Takeover spree adds sales at SportingBet
- Added:
- Jul 31, 2002
The company said turnover for the period leapt from £111.5m to £248.1m, though pre-tax losses also rose 50% to £1.5m as administration expenditure grew. Sportingbet's cash position improved by more than £11m to £17.6m, while net stated assets also leapt to £131m, reflecting its enlarged status following the acquisition of Sportsbook and UK firm Sporting Odds, which it acquired in last month.
The group struck a deal with Barclays Bank to provide Sportingbet with bridging facilities to cover the deferred consideration due to be paid to Sportsbook's former owners. Sportsbook has traded above expectations since being bought in July last year, the company said.
Sportingbet FD Andy McIver said: "Its been a fairly quiet quarter but we have made good progress in terms of customer growth and will be fully profitable at the end of the year, some 12 months ahead of expectations."
In a tradionally flat period for sporting events, the company continued to make progress in attracting new customers, entirely by way of organic growth; nearly 50,000 have been added since the end of March. It said the World Cup directly contributed 11,000 new customers and more than 300,000 bets were placed.
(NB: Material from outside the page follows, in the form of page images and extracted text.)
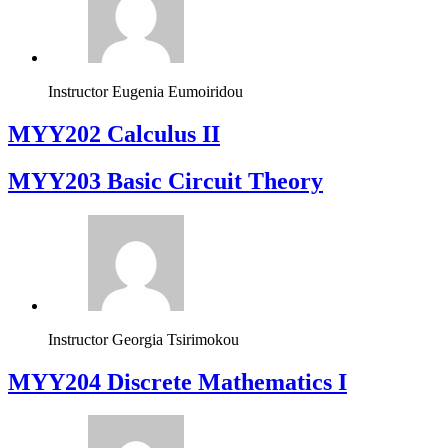
Instructor
Eugenia Eumoiridou
MYY202 Calculus II
MYY203 Basic Circuit Theory
Instructor
Georgia Tsirimokou
MYY204 Discrete Mathematics I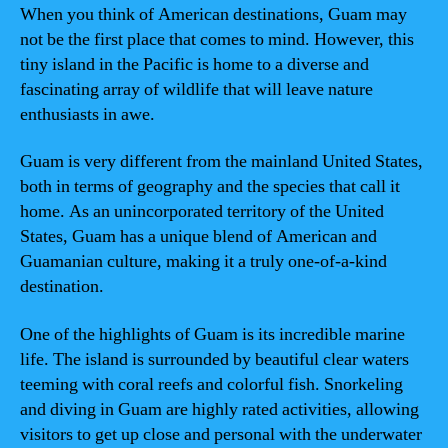
When you think of American destinations, Guam may
not be the first place that comes to mind. However, this
tiny island in the Pacific is home to a diverse and
fascinating array of wildlife that will leave nature
enthusiasts in awe.
Guam is very different from the mainland United States,
both in terms of geography and the species that call it
home. As an unincorporated territory of the United
States, Guam has a unique blend of American and
Guamanian culture, making it a truly one-of-a-kind
destination.
One of the highlights of Guam is its incredible marine
life. The island is surrounded by beautiful clear waters
teeming with coral reefs and colorful fish. Snorkeling
and diving in Guam are highly rated activities, allowing
visitors to get up close and personal with the underwater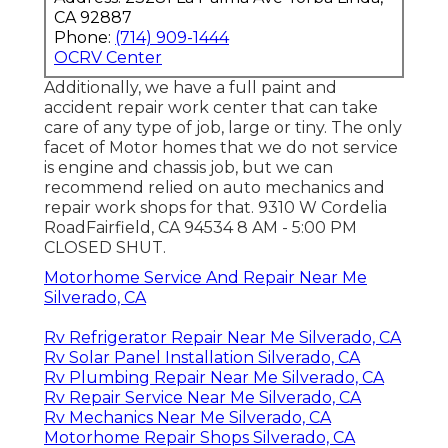
CA 92887
Phone:
(714) 909-1444
OCRV Center
Additionally, we have a full paint and
accident repair work center that can take
care of any type of job, large or tiny. The only
facet of Motor homes that we do not service
is engine and chassis job, but we can
recommend relied on auto mechanics and
repair work shops for that. 9310 W Cordelia
RoadFairfield, CA 94534 8 AM - 5:00 PM
CLOSED SHUT.
Motorhome Service And Repair Near Me
Silverado, CA
Rv Refrigerator Repair Near Me Silverado, CA
Rv Solar Panel Installation Silverado, CA
Rv Plumbing Repair Near Me Silverado, CA
Rv Repair Service Near Me Silverado, CA
Rv Mechanics Near Me Silverado, CA
Motorhome Repair Shops Silverado, CA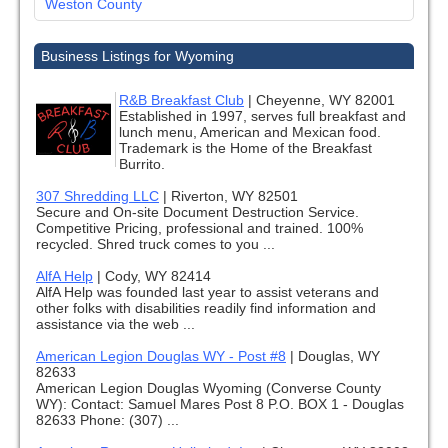
Weston County
Business Listings for Wyoming
R&B Breakfast Club
|
Cheyenne, WY 82001
Established in 1997, serves full breakfast and
lunch menu, American and Mexican food.
Trademark is the Home of the Breakfast
Burrito.
307 Shredding LLC
|
Riverton, WY 82501
Secure and On-site Document Destruction Service.
Competitive Pricing, professional and trained. 100%
recycled. Shred truck comes to you ...
AlfA Help
|
Cody, WY 82414
AlfA Help was founded last year to assist veterans and
other folks with disabilities readily find information and
assistance via the web ...
American Legion Douglas WY - Post #8
|
Douglas, WY
82633
American Legion Douglas Wyoming (Converse County
WY): Contact: Samuel Mares Post 8 P.O. BOX 1 - Douglas
82633 Phone: (307) ...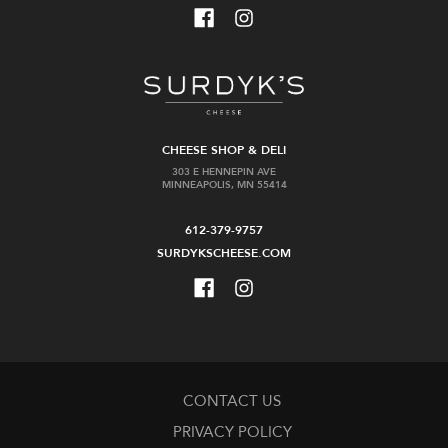
CHEESE SHOP & DELI
303 E HENNEPIN AVE
MINNEAPOLIS, MN 55414
612-379-9757
SURDYKSCHEESE.COM
CONTACT US
PRIVACY POLICY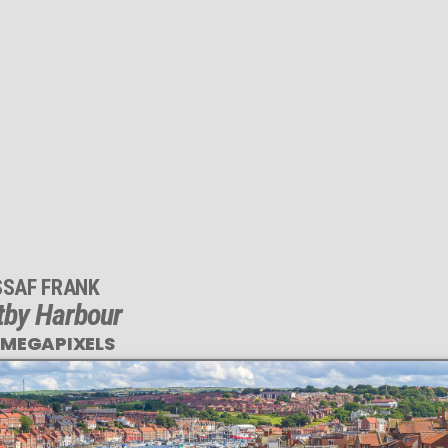
SSAF FRANK
tby Harbour
 MEGAPIXELS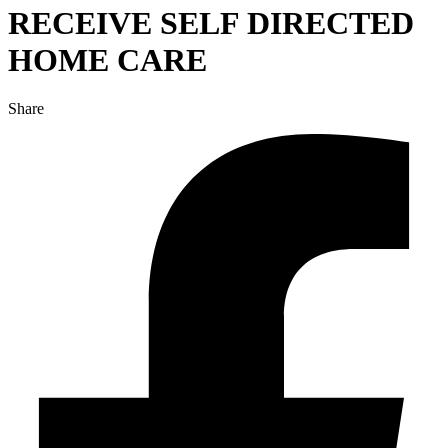
RECEIVE SELF DIRECTED
HOME CARE
Share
McIver revealed that the company is to launch its own peer-to-peer betting exchange in the UK and US in the coming weeks. He said: "We have partnered with Trading Sports in the UK, which is acting as a third-party to bring together other bookmakers into the fray. In the US, we have 500,000 customers, and believe that this user base offers the liquidity needed to operate a peer-to-peer exchange."
Recent attempts to introduce hardline regulation of the online gaming market in the US have been resisted and McIver believes that, for the first time, a pro-online gaming bill will be brought before the House next year.
"I expect this to fail but it will represent an important first step towards liberalisation. Gradually, those congressmen behind the negative bills are finding it harder and harder to find sponsorship. In any case, we are four or five years away from a solution in the US," he said.
Sportingbet recently secured a bookmaker's licence in the UK and has relocated from Alderney to take advantage of changes in gaming advertising laws, allowing it to market its services to the 100,000 UK-based customers it has on its books, as well as other prospective punters.
Shares shed 4.4% to 76.5p, valuing Sportingbet at £117m, a discount to net assets.